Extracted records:
——————

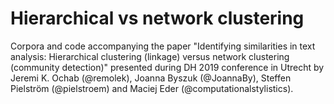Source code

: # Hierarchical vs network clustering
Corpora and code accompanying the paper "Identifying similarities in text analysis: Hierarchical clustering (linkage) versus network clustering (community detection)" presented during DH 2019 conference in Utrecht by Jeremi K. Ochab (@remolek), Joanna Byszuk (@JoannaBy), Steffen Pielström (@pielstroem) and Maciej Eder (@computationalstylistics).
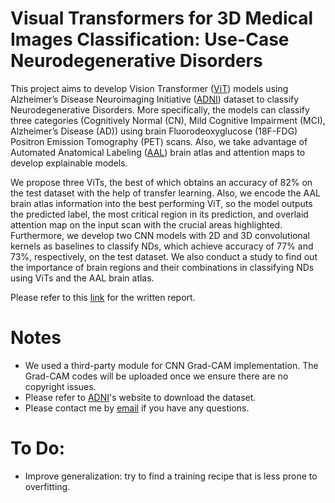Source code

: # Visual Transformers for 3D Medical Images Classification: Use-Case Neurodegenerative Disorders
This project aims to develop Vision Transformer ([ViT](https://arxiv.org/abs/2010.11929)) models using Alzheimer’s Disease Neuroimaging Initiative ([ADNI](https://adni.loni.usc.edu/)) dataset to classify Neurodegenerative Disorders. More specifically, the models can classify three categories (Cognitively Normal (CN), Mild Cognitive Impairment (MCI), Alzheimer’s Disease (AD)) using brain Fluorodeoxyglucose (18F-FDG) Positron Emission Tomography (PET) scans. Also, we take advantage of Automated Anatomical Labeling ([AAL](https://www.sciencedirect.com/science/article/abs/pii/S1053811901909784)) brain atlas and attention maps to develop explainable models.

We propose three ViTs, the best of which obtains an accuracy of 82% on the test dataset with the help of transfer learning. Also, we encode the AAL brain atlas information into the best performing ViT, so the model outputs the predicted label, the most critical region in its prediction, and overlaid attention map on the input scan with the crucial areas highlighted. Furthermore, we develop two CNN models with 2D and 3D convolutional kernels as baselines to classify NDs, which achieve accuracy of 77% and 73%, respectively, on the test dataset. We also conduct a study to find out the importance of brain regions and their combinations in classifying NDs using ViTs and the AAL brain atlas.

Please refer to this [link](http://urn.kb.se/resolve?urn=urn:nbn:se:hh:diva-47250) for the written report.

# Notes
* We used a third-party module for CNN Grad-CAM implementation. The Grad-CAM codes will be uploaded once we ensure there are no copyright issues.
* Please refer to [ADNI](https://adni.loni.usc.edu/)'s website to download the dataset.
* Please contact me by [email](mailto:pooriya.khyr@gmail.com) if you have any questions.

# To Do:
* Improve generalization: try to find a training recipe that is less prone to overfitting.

——————

Give all entries again verbatim, without any images.

Answer to the problem:
Source code

: # Hierarchical vs network clustering
Corpora and code accompanying the paper "Identifying similarities in text analysis: Hierarchical clustering (linkage) versus network clustering (community detection)" presented during DH 2019 conference in Utrecht by Jeremi K. Ochab (@remolek), Joanna Byszuk (@JoannaBy), Steffen Pielström (@pielstroem) and Maciej Eder (@computationalstylistics).
Source code

: # Visual Transformers for 3D Medical Images Classification: Use-Case Neurodegenerative Disorders
This project aims to develop Vision Transformer ([ViT](https://arxiv.org/abs/2010.11929)) models using Alzheimer’s Disease Neuroimaging Initiative ([ADNI](https://adni.loni.usc.edu/)) dataset to classify Neurodegenerative Disorders. More specifically, the models can classify three categories (Cognitively Normal (CN), Mild Cognitive Impairment (MCI), Alzheimer’s Disease (AD)) using brain Fluorodeoxyglucose (18F-FDG) Positron Emission Tomography (PET) scans. Also, we take advantage of Automated Anatomical Labeling ([AAL](https://www.sciencedirect.com/science/article/abs/pii/S1053811901909784)) brain atlas and attention maps to develop explainable models.

We propose three ViTs, the best of which obtains an accuracy of 82% on the test dataset with the help of transfer learning. Also, we encode the AAL brain atlas information into the best performing ViT, so the model outputs the predicted label, the most critical region in its prediction, and overlaid attention map on the input scan with the crucial areas highlighted. Furthermore, we develop two CNN models with 2D and 3D convolutional kernels as baselines to classify NDs, which achieve accuracy of 77% and 73%, respectively, on the test dataset. We also conduct a study to find out the importance of brain regions and their combinations in classifying NDs using ViTs and the AAL brain atlas.

Please refer to this [link](http://urn.kb.se/resolve?urn=urn:nbn:se:hh:diva-47250) for the written report.

# Notes
* We used a third-party module for CNN Grad-CAM implementation. The Grad-CAM codes will be uploaded once we ensure there are no copyright issues.
* Please refer to [ADNI](https://adni.loni.usc.edu/)'s website to download the dataset.
* Please contact me by [email](mailto:pooriya.khyr@gmail.com) if you have any questions.

# To Do:
* Improve generalization: try to find a training recipe that is less prone to overfitting.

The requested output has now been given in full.